Los estudios disponibles remarcan que, en la mayoría de casos, estos jóvenes son perfectamente capaces de comportarse como cualquier otra persona cuando lo desean. Por eso, los investigadores tienden a “despatologizar” el fenómeno y a verlo más como una elección cultural o identitaria, con sus riesgos y sus potenciales beneficios, que como una enfermedad.
Al mismo tiempo, esta realidad plantea preguntas incómodas sobre la sociedad actual: ¿qué está fallando para que algunos adolescentes se sientan más aceptados actuando como animales en grupo que en espacios educativos, familiares o comunitarios convencionales? Para varios autores, la pérdida de referentes clásicos de pertenencia —como la religión o ciertas estructuras familiares— ha dejado un vacío que ahora rellenan, en parte, las comunidades online.

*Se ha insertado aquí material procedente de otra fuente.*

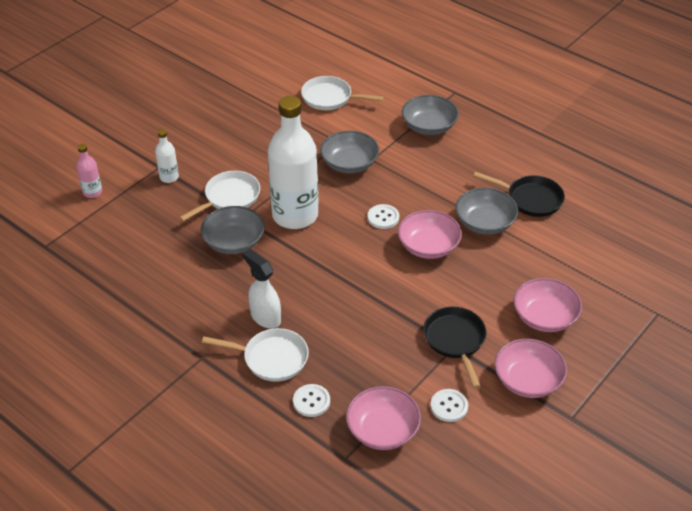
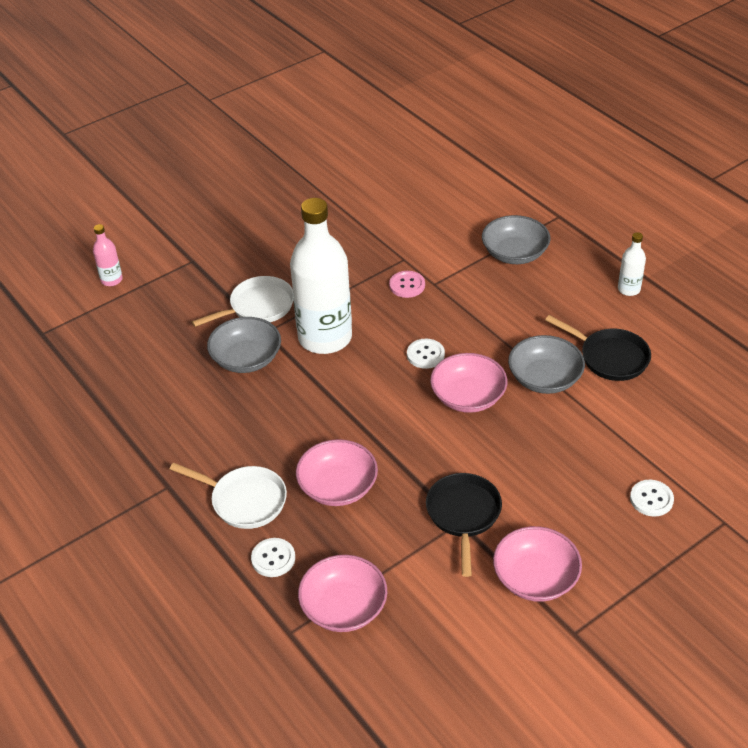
camera: 15 degrees right, 0 degrees up
(169, 177) = (199, 274): white bottle -> white bottle (628, 289)
(265, 317) = (253, 451): white spray bottle -> none
(330, 98) = (409, 205): white pan -> none
(349, 163) = (407, 285): grey bowl -> pink button
(449, 406) = (430, 593): white button -> white button (651, 499)
(544, 317) = (581, 504): pink bowl -> pink bowl (338, 486)

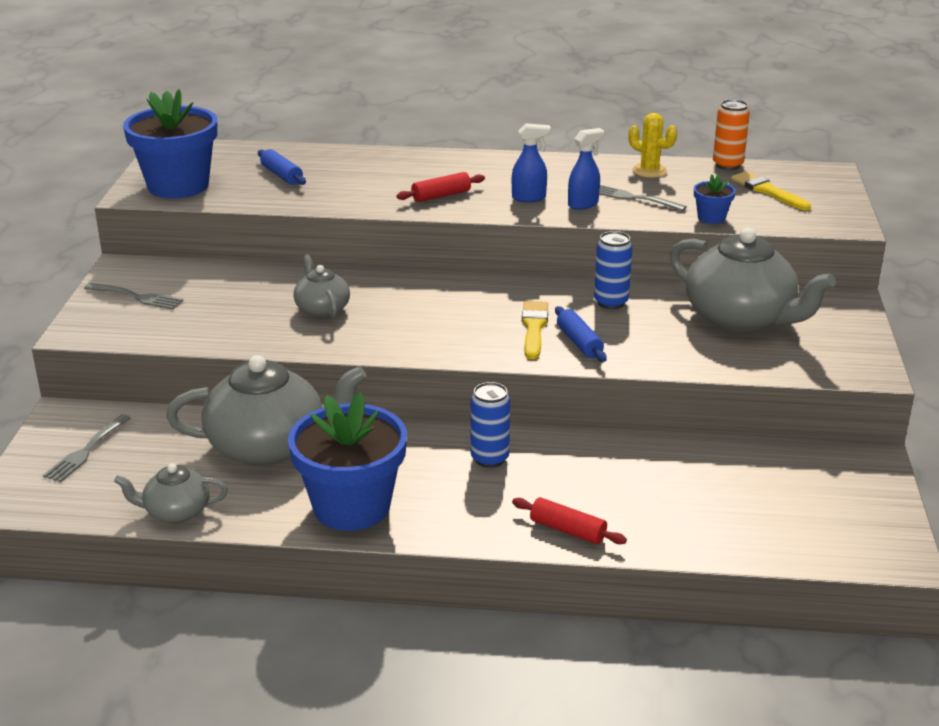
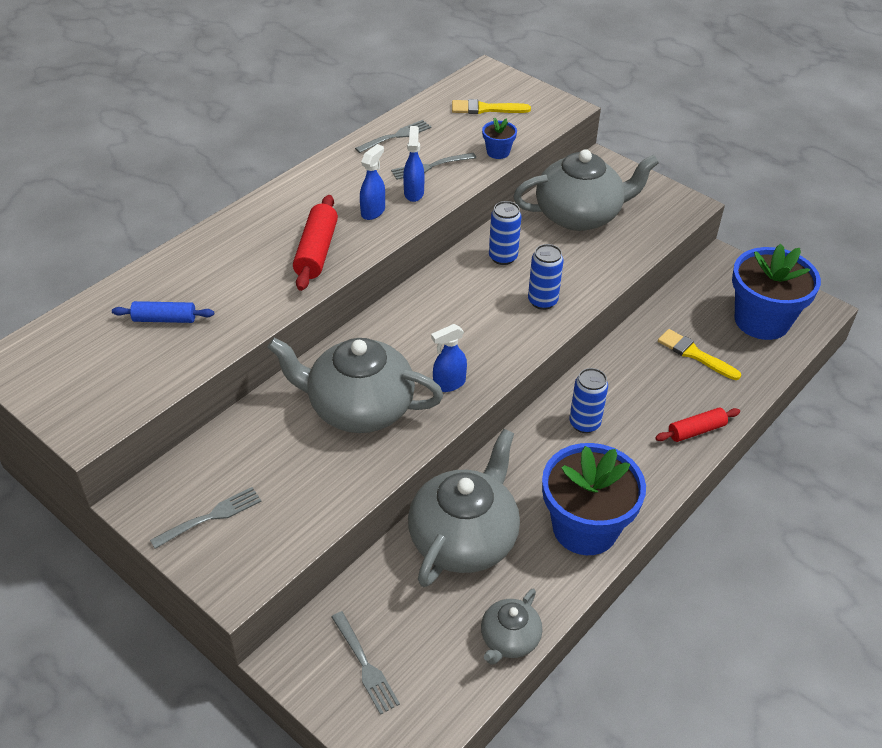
camera: 55 degrees left, 15 degrees up
(178, 186) = (102, 393): blue flower pot -> blue flower pot (761, 320)
(322, 309) = (359, 407): grey teapot -> grey teapot, size x1.94
(402, 337) = (449, 384): none -> blue spray bottle
(441, 196) = (316, 251): red rolling pin -> red rolling pin, size x1.52
(534, 328) = (502, 311): yellow brush -> yellow brush (694, 354)
(579, 342) = (542, 301): blue rolling pin -> blue can
(649, 171) = (395, 136): yellow cactus -> grey fork
(727, 165) = (427, 101): orange can -> none

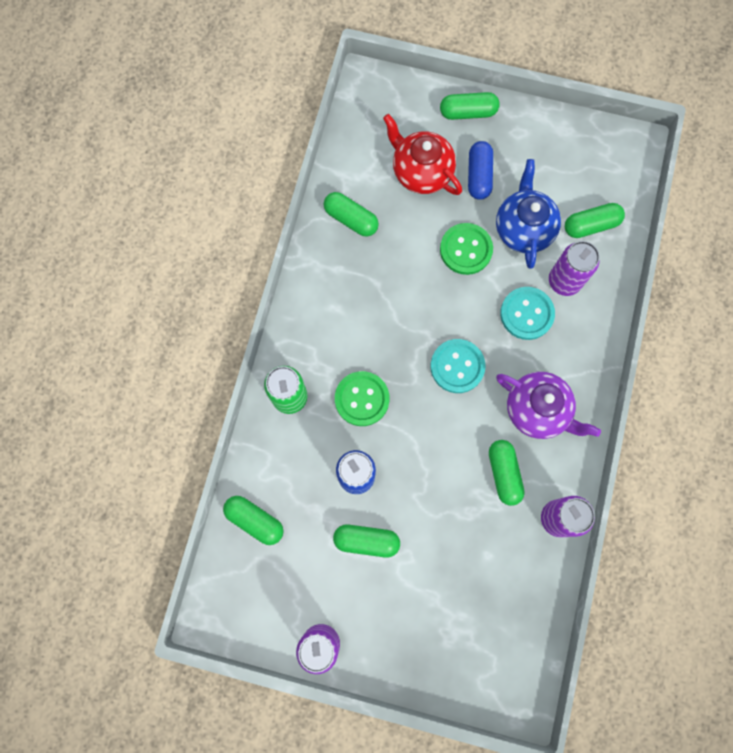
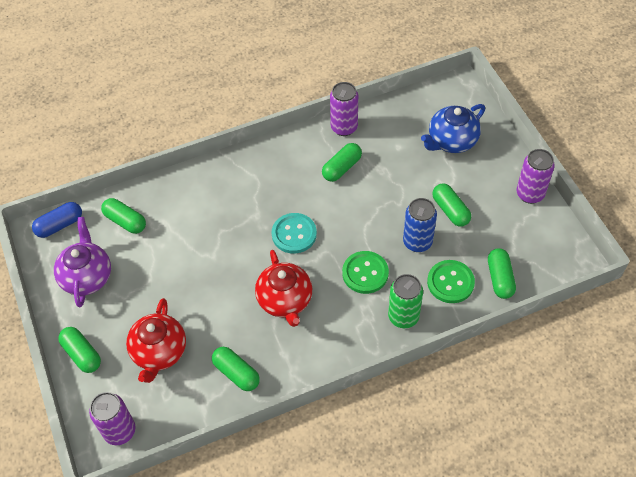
camera: 125 degrees left, 20 degrees down
(351, 219) = (236, 373): green capsule -> green capsule turned 45 degrees counterclockwise
(390, 307) = (285, 301): none -> red teapot
(466, 249) = (202, 283): green button -> green button (450, 282)
(478, 176) = (135, 312): blue capsule -> blue capsule (60, 225)
(523, 229) = (158, 258): blue teapot -> blue teapot (451, 141)
(526, 314) = (223, 219): turquoise button -> none
(537, 410) = (285, 175): purple teapot -> purple teapot (87, 277)
(564, 281) = (181, 212): purple can -> purple can (120, 431)

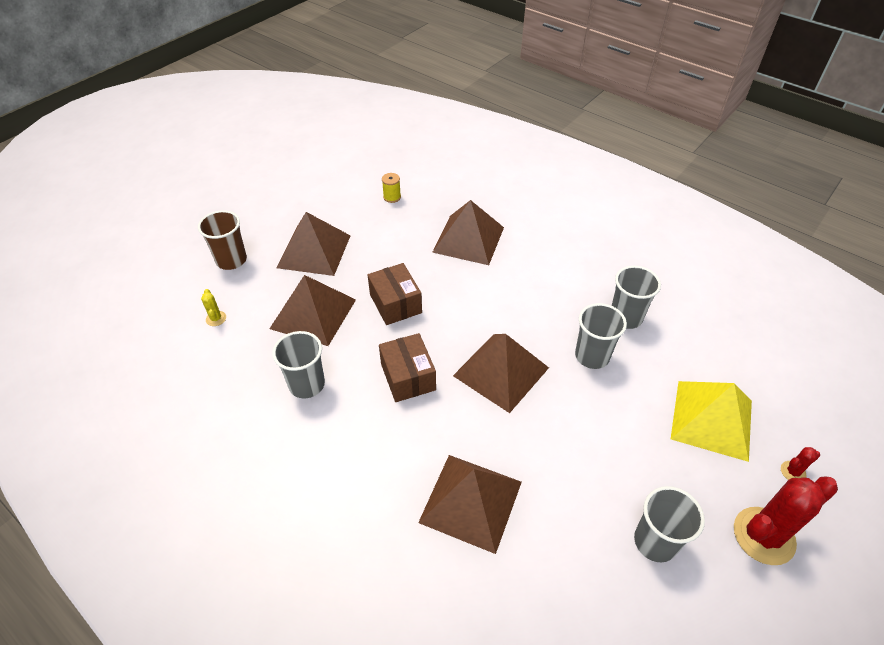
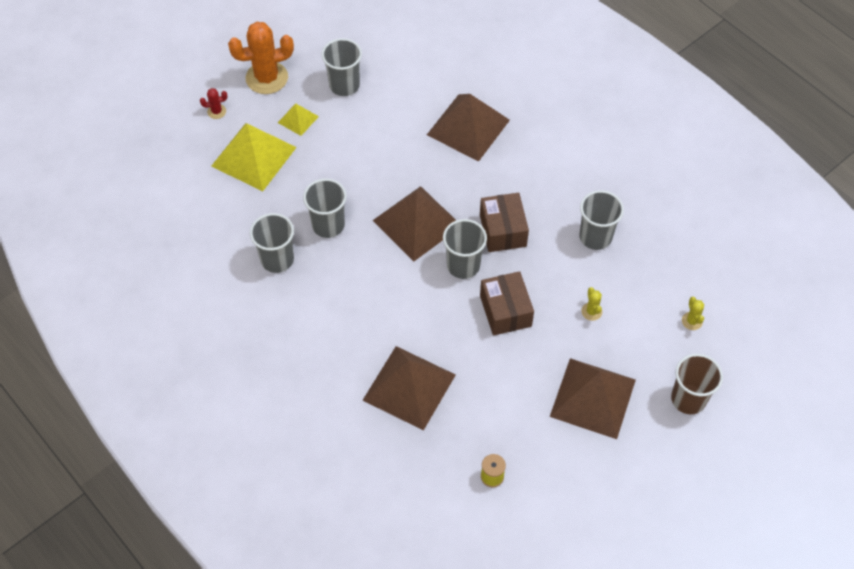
camera: 170 degrees left, 10 degrees up
(313, 314) = (591, 311): brown pyramid -> yellow cactus
(443, 337) = (463, 265): none -> grey cup
(688, 477) = (298, 119): none -> yellow pyramid
(763, 536) = (267, 78): red cactus -> orange cactus

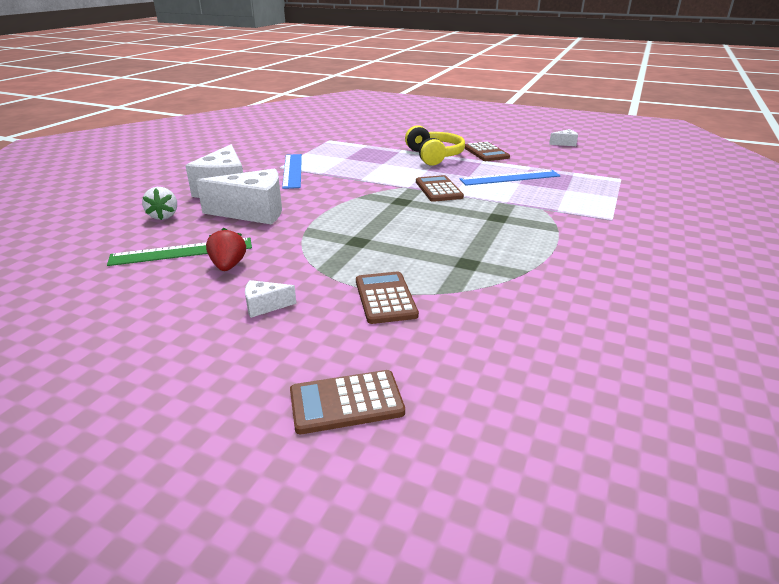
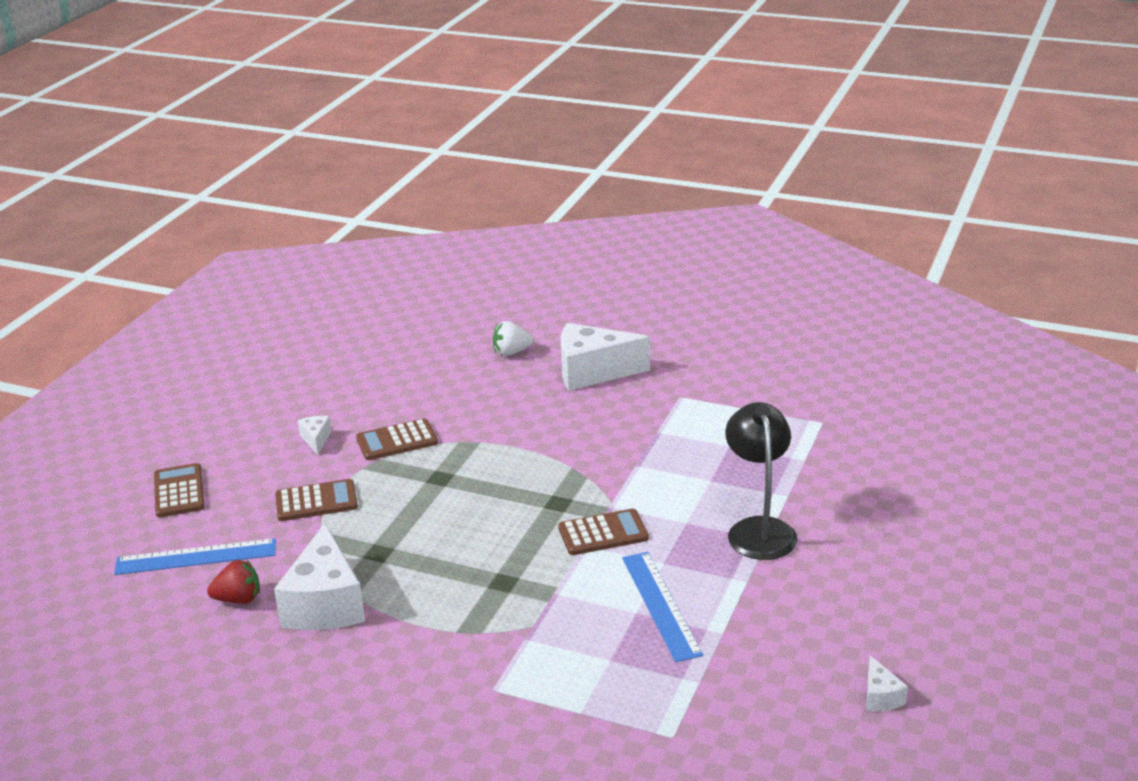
camera: 90 degrees right, 0 degrees up
(182, 252) = (425, 380): green ruler -> none
(228, 266) = (392, 409): red strawberry -> red strawberry (238, 599)
(253, 212) = (521, 402): white cheese -> white cheese (325, 604)
(292, 170) = (667, 409): blue ruler -> blue ruler (196, 557)
(434, 156) = (759, 529): yellow headphones -> black lamp
(486, 152) = (792, 587): brown calculator -> brown calculator (397, 441)

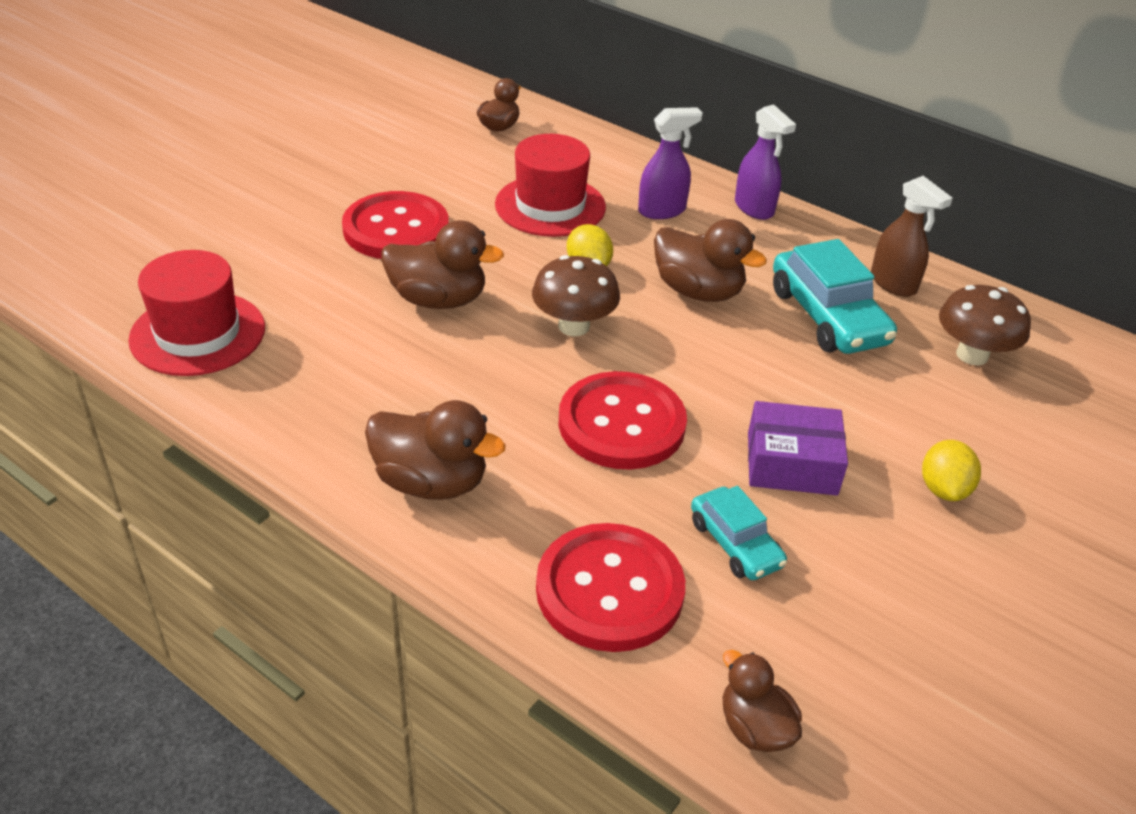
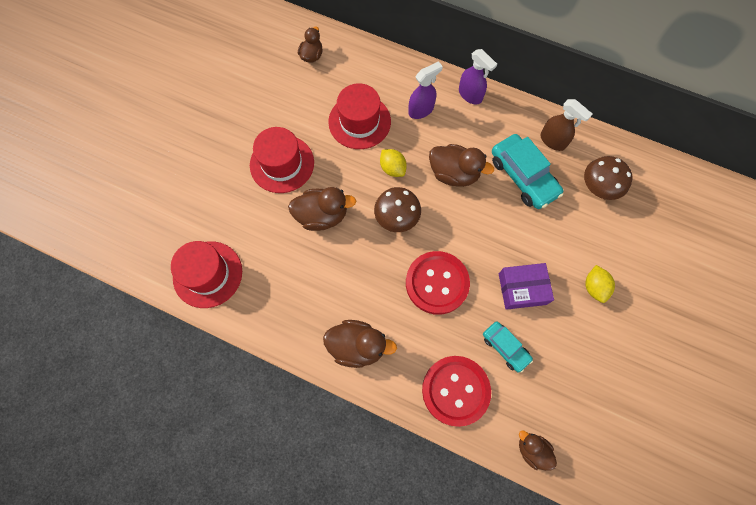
camera: 10 degrees left, 30 degrees up
(396, 229) = (282, 164): red button -> red hat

Padres, escuelas y polémicas en redes sociales
El impacto mediático del fenómeno ha ido acompañado de una fuerte polarización en redes sociales. Por un lado, hay quienes se acercan con curiosidad o simpatía y lo interpretan como una forma creativa de autoexpresión. Por otro, abundan los memes, las burlas y los mensajes de odio dirigidos a los jóvenes que participan en estas quedadas.
Muchos padres y madres se sienten desorientados al ver a sus hijos ponerse máscaras, moverse a cuatro patas o presentarse como lobos y gatos en TikTok. Psicólogas como Amaya Prado recomiendan no reaccionar con pánico ni castigos desproporcionados, porque eso tiende a reforzar aún más la conducta y a romper los canales de comunicación.
Su consejo pasa por mantener la calma, escuchar y preguntar qué les aporta esa identidad, qué necesidades pueden estar cubriendo y si existe alguna dificultad en otras áreas de su vida —académica, social, familiar— que convenga abordar. Si la preocupación persiste, proponen acudir a un profesional que evalúe el caso de manera individual.
En el ámbito educativo, el fenómeno abre un debate sobre cómo gestionar estas expresiones en centros escolares. Algunos docentes muestran inquietud por la posibilidad de conflictos entre estudiantes o por el impacto en la convivencia, mientras otros defienden un enfoque de respeto combinado con límites claros sobre vestimenta, comportamiento y uso de espacios comunes.
En todo caso, los especialistas coinciden en que conviene diferenciar entre el contenido exagerado que se viraliza y lo que ocurre realmente en el día a día de estos adolescentes. No es lo mismo un vídeo pensado para generar visitas que la forma en la que un joven vive su identidad cuando no hay cámaras delante.
El fenómeno therian resume muchas de las tensiones de nuestro tiempo: la búsqueda de identidad en la adolescencia, la influencia de las redes, la importancia de las comunidades alternativas y el miedo social a lo que se percibe como extraño. Más que una invasión de chicos que se creen literalmente animales, lo que parecen mostrar las investigaciones es un grupo diverso de jóvenes que intenta encontrar un lugar propio en un mundo cambiante, usando el lenguaje —a veces desconcertante— de la cultura digital y de sus animales simbólicos.